For someone who isn’t used to being assertive, challenging a therapist may feel out of their comfort zone—which is exactly the point. The therapy office is a useful place to test out new ways of being in a relationship, which can carry over into the world outside.
Even if a psychotherapist does not practice in a province where the profession is regulated, they should be a member of an association with a clear code of ethics. These groups’ rules typically prohibit blatant boundary violations such as sexual relationships or unrelated business dealings between therapists and their clients.
Some bad practices, however, are subtler. For example, since a therapist can be a strong, influential presence in a client’s life, it’s important that the
client’s well-being and agency are prioritized. Rayman suggests being aware of that power dynamic: “Whose agenda is being followed—the client’s or the therapist’s?” For instance, she says the therapist should not be deciding the topics of conversation for the session or pressuring the client to have particular emotional reactions.
Where the treatment period is openended, Söchting suggests therapist and client should evaluate together how things are going at the three-month mark. If no progress has occurred, the effectiveness of the relationship should be reconsidered.
At any point, switching therapists is an option.
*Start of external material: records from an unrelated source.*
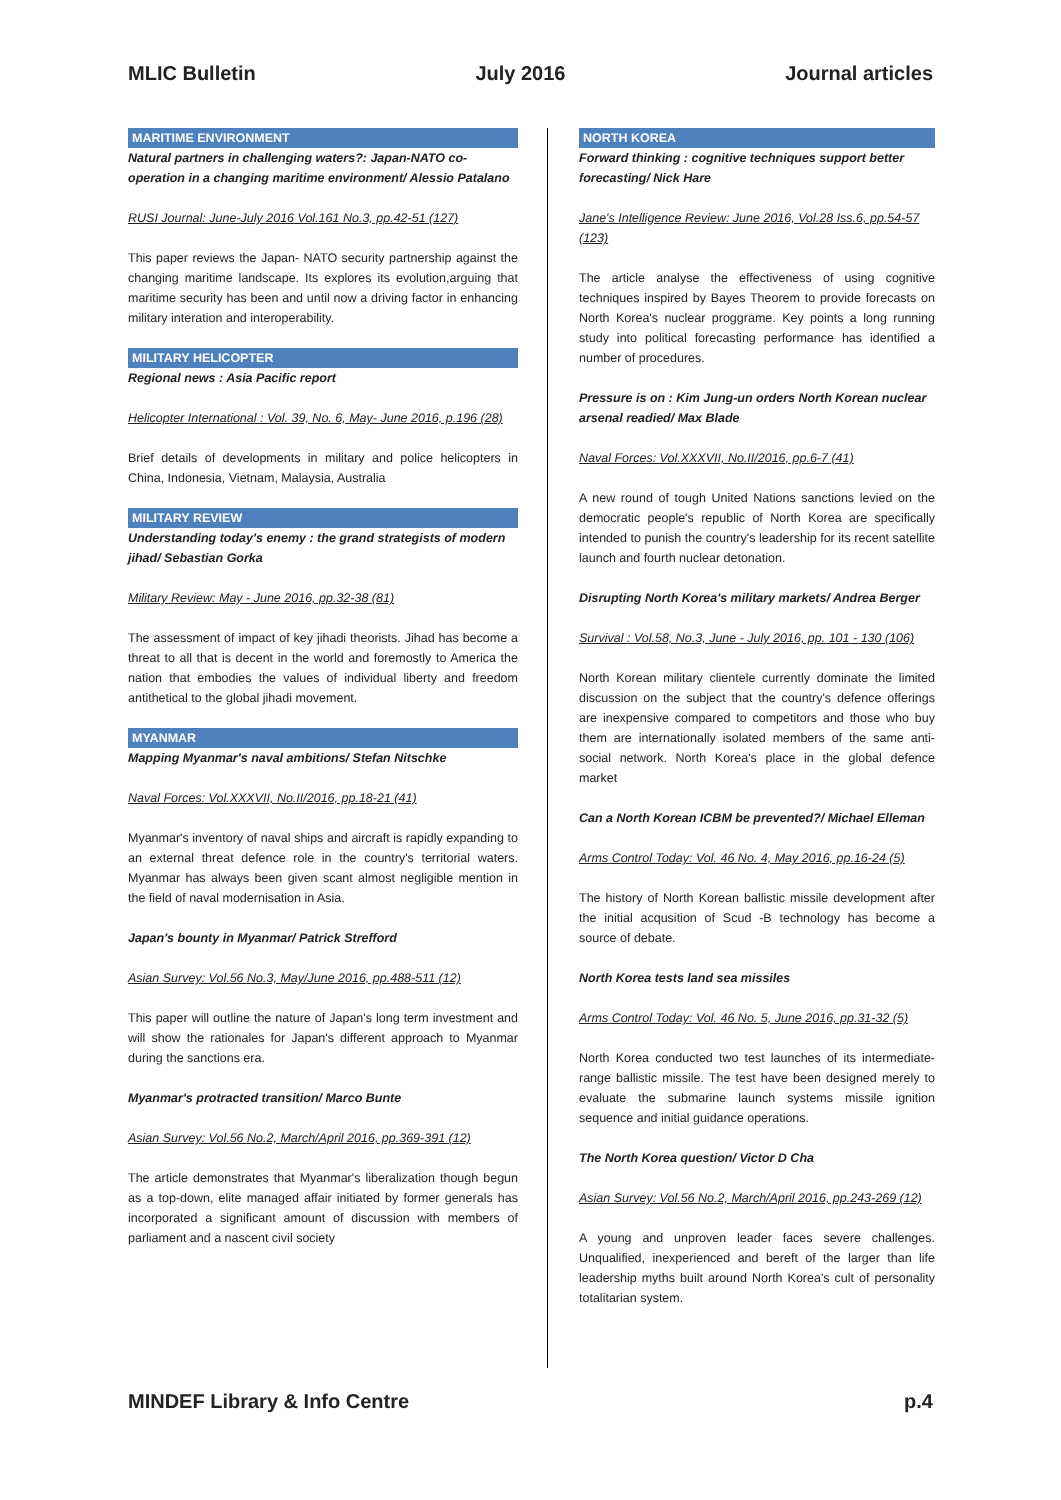MLIC Bulletin July 2016 Journal articles
MARITIME ENVIRONMENT
Natural partners in challenging waters?: Japan-NATO co-operation in a changing maritime environment/ Alessio Patalano
RUSI Journal: June-July 2016 Vol.161 No.3, pp.42-51 (127)
This paper reviews the Japan- NATO security partnership against the changing maritime landscape. Its explores its evolution,arguing that maritime security has been and until now a driving factor in enhancing military interation and interoperability.
MILITARY HELICOPTER
Regional news : Asia Pacific report
Helicopter International : Vol. 39, No. 6, May- June 2016, p.196 (28)
Brief details of developments in military and police helicopters in China, Indonesia, Vietnam, Malaysia, Australia
MILITARY REVIEW
Understanding today's enemy : the grand strategists of modern jihad/ Sebastian Gorka
Military Review: May - June 2016, pp.32-38 (81)
The assessment of impact of key jihadi theorists. Jihad has become a threat to all that is decent in the world and foremostly to America the nation that embodies the values of individual liberty and freedom antithetical to the global jihadi movement.
MYANMAR
Mapping Myanmar's naval ambitions/ Stefan Nitschke
Naval Forces: Vol.XXXVII, No.II/2016, pp.18-21 (41)
Myanmar's inventory of naval ships and aircraft is rapidly expanding to an external threat defence role in the country's territorial waters. Myanmar has always been given scant almost negligible mention in the field of naval modernisation in Asia.
Japan's bounty in Myanmar/ Patrick Strefford
Asian Survey: Vol.56 No.3, May/June 2016, pp.488-511 (12)
This paper will outline the nature of Japan's long term investment and will show the rationales for Japan's different approach to Myanmar during the sanctions era.
Myanmar's protracted transition/ Marco Bunte
Asian Survey: Vol.56 No.2, March/April 2016, pp.369-391 (12)
The article demonstrates that Myanmar's liberalization though begun as a top-down, elite managed affair initiated by former generals has incorporated a significant amount of discussion with members of parliament and a nascent civil society
NORTH KOREA
Forward thinking : cognitive techniques support better forecasting/ Nick Hare
Jane's Intelligence Review: June 2016, Vol.28 Iss.6, pp.54-57 (123)
The article analyse the effectiveness of using cognitive techniques inspired by Bayes Theorem to provide forecasts on North Korea's nuclear proggrame. Key points a long running study into political forecasting performance has identified a number of procedures.
Pressure is on : Kim Jung-un orders North Korean nuclear arsenal readied/ Max Blade
Naval Forces: Vol.XXXVII, No.II/2016, pp.6-7 (41)
A new round of tough United Nations sanctions levied on the democratic people's republic of North Korea are specifically intended to punish the country's leadership for its recent satellite launch and fourth nuclear detonation.
Disrupting North Korea's military markets/ Andrea Berger
Survival : Vol.58, No.3, June - July 2016, pp. 101 - 130 (106)
North Korean military clientele currently dominate the limited discussion on the subject that the country's defence offerings are inexpensive compared to competitors and those who buy them are internationally isolated members of the same anti-social network. North Korea's place in the global defence market
Can a North Korean ICBM be prevented?/ Michael Elleman
Arms Control Today: Vol. 46 No. 4, May 2016, pp.16-24 (5)
The history of North Korean ballistic missile development after the initial acqusition of Scud -B technology has become a source of debate.
North Korea tests land sea missiles
Arms Control Today: Vol. 46 No. 5, June 2016, pp.31-32 (5)
North Korea conducted two test launches of its intermediate-range ballistic missile. The test have been designed merely to evaluate the submarine launch systems missile ignition sequence and initial guidance operations.
The North Korea question/ Victor D Cha
Asian Survey: Vol.56 No.2, March/April 2016, pp.243-269 (12)
A young and unproven leader faces severe challenges. Unqualified, inexperienced and bereft of the larger than life leadership myths built around North Korea's cult of personality totalitarian system.
MINDEF Library & Info Centre p.4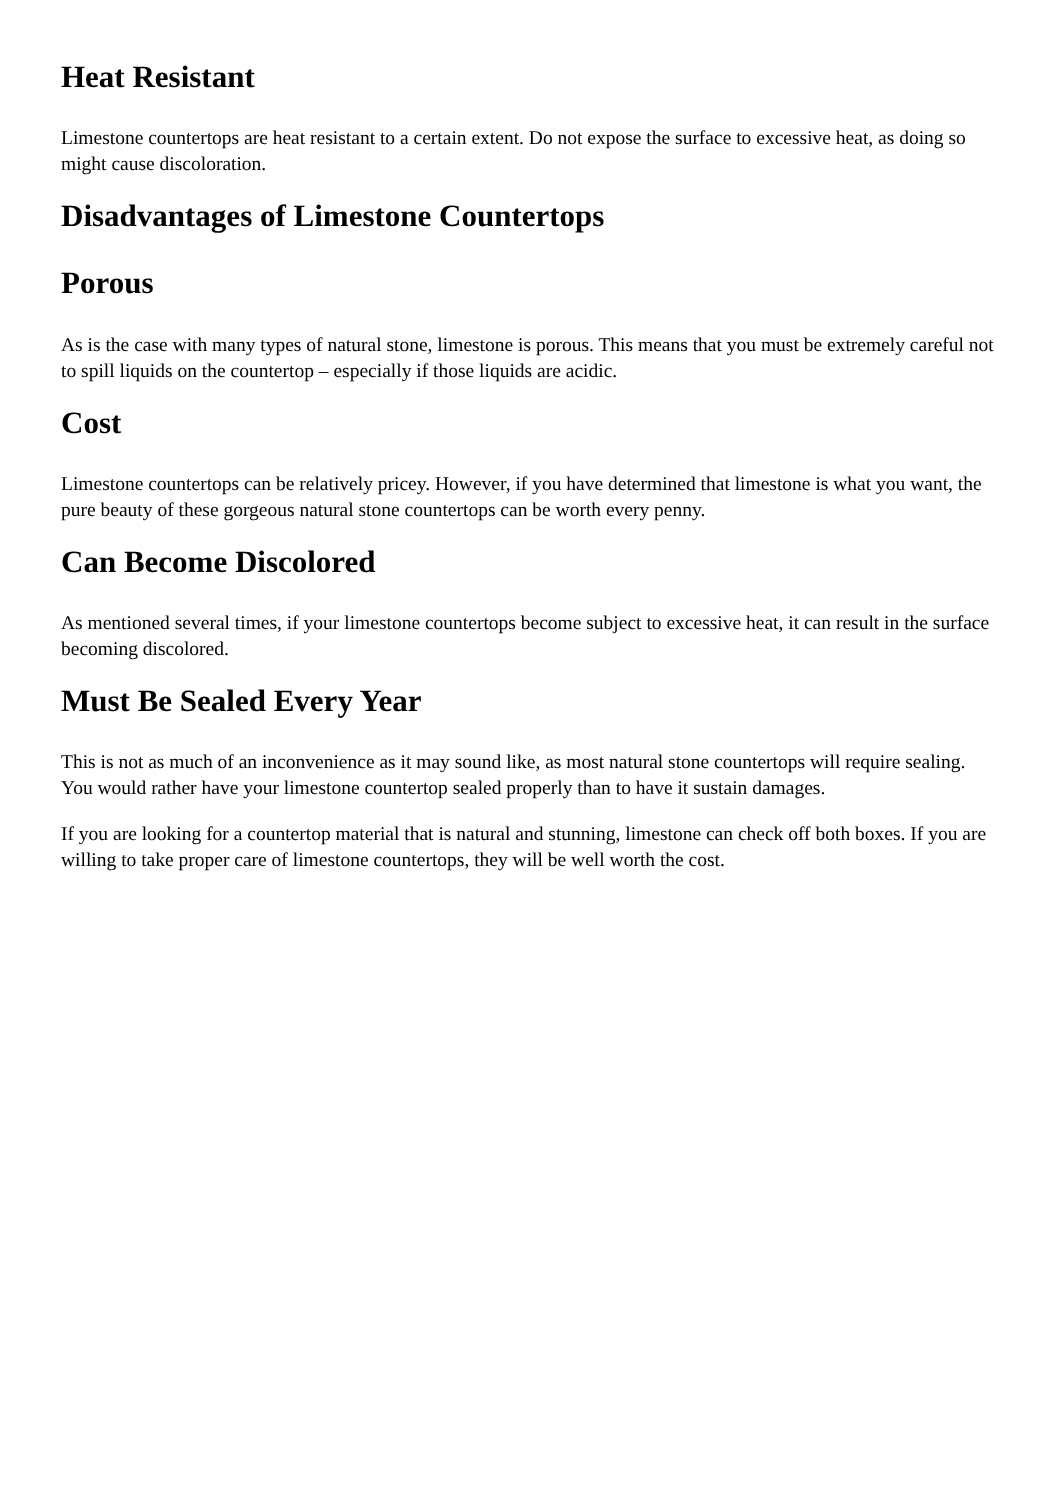Heat Resistant
Limestone countertops are heat resistant to a certain extent. Do not expose the surface to excessive heat, as doing so might cause discoloration.
Disadvantages of Limestone Countertops
Porous
As is the case with many types of natural stone, limestone is porous. This means that you must be extremely careful not to spill liquids on the countertop – especially if those liquids are acidic.
Cost
Limestone countertops can be relatively pricey. However, if you have determined that limestone is what you want, the pure beauty of these gorgeous natural stone countertops can be worth every penny.
Can Become Discolored
As mentioned several times, if your limestone countertops become subject to excessive heat, it can result in the surface becoming discolored.
Must Be Sealed Every Year
This is not as much of an inconvenience as it may sound like, as most natural stone countertops will require sealing. You would rather have your limestone countertop sealed properly than to have it sustain damages.
If you are looking for a countertop material that is natural and stunning, limestone can check off both boxes. If you are willing to take proper care of limestone countertops, they will be well worth the cost.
A successful therapy relationship can continue as long as the client wishes—some people may decide to see the same therapist for many years, while others may decide after a while to try someone with different strengths.
IN THERAPY, Susan found herself able to talk about things she had never told a soul before—not just about the trauma of her husband’s death, but events from her more distant past. Having suffered from depression on and off her whole adult life, she credits her new-found emotional resilience to the therapeutic work she did. “When you get the strength to talk about deep-seated issues, that’s a huge thing,” she says. “Therapy was really very healing for me.”